[DATASET RECORDS]:
○ ○ ○ ○

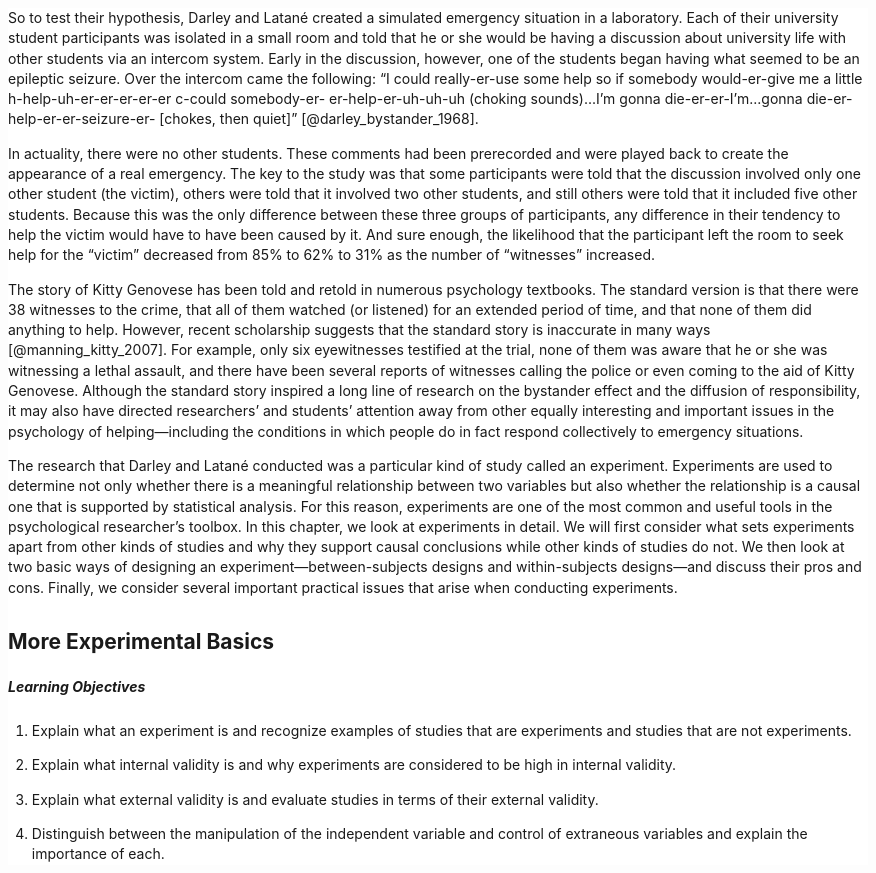 So to test their hypothesis, Darley and Latané created a simulated emergency situation in a laboratory. Each of their university student participants was isolated in a small room and told that he or she would be having a discussion about university life with other students via an intercom system. Early in the discussion, however, one of the students began having what seemed to be an epileptic seizure. Over the intercom came the following: “I could really-er-use some help so if somebody would-er-give me a little h-help-uh-er-er-er-er-er c-could somebody-er- er-help-er-uh-uh-uh (choking sounds)...I’m gonna die-er-er-I’m...gonna die-er-help-er-er-seizure-er- [chokes, then quiet]” [@darley_bystander_1968].

In actuality, there were no other students. These comments had been prerecorded and were played back to create the appearance of a real emergency. The key to the study was that some participants were told that the discussion involved only one other student (the victim), others were told that it involved two other students, and still others were told that it included five other students. Because this was the only difference between these three groups of participants, any difference in their tendency to help the victim would have to have been caused by it. And sure enough, the likelihood that the participant left the room to seek help for the “victim” decreased from 85% to 62% to 31% as the number of “witnesses” increased.

The story of Kitty Genovese has been told and retold in numerous psychology textbooks. The standard version is that there were 38 witnesses to the crime, that all of them watched (or listened) for an extended period of time, and that none of them did anything to help. However, recent scholarship suggests that the standard story is inaccurate in many ways [@manning_kitty_2007]. For example, only six eyewitnesses testified at the trial, none of them was aware that he or she was witnessing a lethal assault, and there have been several reports of witnesses calling the police or even coming to the aid of Kitty Genovese. Although the standard story inspired a long line of research on the bystander effect and the diffusion of responsibility, it may also have directed researchers’ and students’ attention away from other equally interesting and important issues in the psychology of helping—including the conditions in which people do in fact respond collectively to emergency situations.

The research that Darley and Latané conducted was a particular kind of study called an experiment. Experiments are used to determine not only whether there is a meaningful relationship between two variables but also whether the relationship is a causal one that is supported by statistical analysis. For this reason, experiments are one of the most common and useful tools in the psychological researcher’s toolbox. In this chapter, we look at experiments in detail. We will first consider what sets experiments apart from other kinds of studies and why they support causal conclusions while other kinds of studies do not. We then look at two basic ways of designing an experiment—between-subjects designs and within-subjects designs—and discuss their pros and cons. Finally, we consider several important practical issues that arise when conducting experiments.

## More Experimental Basics

##### Learning Objectives

1.  Explain what an experiment is and recognize examples of studies that are experiments and studies that are not experiments.

2.  Explain what internal validity is and why experiments are considered to be high in internal validity.

3.  Explain what external validity is and evaluate studies in terms of their external validity.

4.  Distinguish between the manipulation of the independent variable and control of extraneous variables and explain the importance of each.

○ ○ ○ ○

[ABOUT THIS TASK]:
Leaving the pictures out, reproduce the entries above exactly.

[EXPECTED ANSWER]:
 So to test their hypothesis, Darley and Latané created a simulated emergency situation in a laboratory. Each of their university student participants was isolated in a small room and told that he or she would be having a discussion about university life with other students via an intercom system. Early in the discussion, however, one of the students began having what seemed to be an epileptic seizure. Over the intercom came the following: “I could really-er-use some help so if somebody would-er-give me a little h-help-uh-er-er-er-er-er c-could somebody-er- er-help-er-uh-uh-uh (choking sounds)...I’m gonna die-er-er-I’m...gonna die-er-help-er-er-seizure-er- [chokes, then quiet]” [@darley_bystander_1968].

In actuality, there were no other students. These comments had been prerecorded and were played back to create the appearance of a real emergency. The key to the study was that some participants were told that the discussion involved only one other student (the victim), others were told that it involved two other students, and still others were told that it included five other students. Because this was the only difference between these three groups of participants, any difference in their tendency to help the victim would have to have been caused by it. And sure enough, the likelihood that the participant left the room to seek help for the “victim” decreased from 85% to 62% to 31% as the number of “witnesses” increased.

The story of Kitty Genovese has been told and retold in numerous psychology textbooks. The standard version is that there were 38 witnesses to the crime, that all of them watched (or listened) for an extended period of time, and that none of them did anything to help. However, recent scholarship suggests that the standard story is inaccurate in many ways [@manning_kitty_2007]. For example, only six eyewitnesses testified at the trial, none of them was aware that he or she was witnessing a lethal assault, and there have been several reports of witnesses calling the police or even coming to the aid of Kitty Genovese. Although the standard story inspired a long line of research on the bystander effect and the diffusion of responsibility, it may also have directed researchers’ and students’ attention away from other equally interesting and important issues in the psychology of helping—including the conditions in which people do in fact respond collectively to emergency situations.

The research that Darley and Latané conducted was a particular kind of study called an experiment. Experiments are used to determine not only whether there is a meaningful relationship between two variables but also whether the relationship is a causal one that is supported by statistical analysis. For this reason, experiments are one of the most common and useful tools in the psychological researcher’s toolbox. In this chapter, we look at experiments in detail. We will first consider what sets experiments apart from other kinds of studies and why they support causal conclusions while other kinds of studies do not. We then look at two basic ways of designing an experiment—between-subjects designs and within-subjects designs—and discuss their pros and cons. Finally, we consider several important practical issues that arise when conducting experiments.

## More Experimental Basics

##### Learning Objectives

1.  Explain what an experiment is and recognize examples of studies that are experiments and studies that are not experiments.

2.  Explain what internal validity is and why experiments are considered to be high in internal validity.

3.  Explain what external validity is and evaluate studies in terms of their external validity.

4.  Distinguish between the manipulation of the independent variable and control of extraneous variables and explain the importance of each.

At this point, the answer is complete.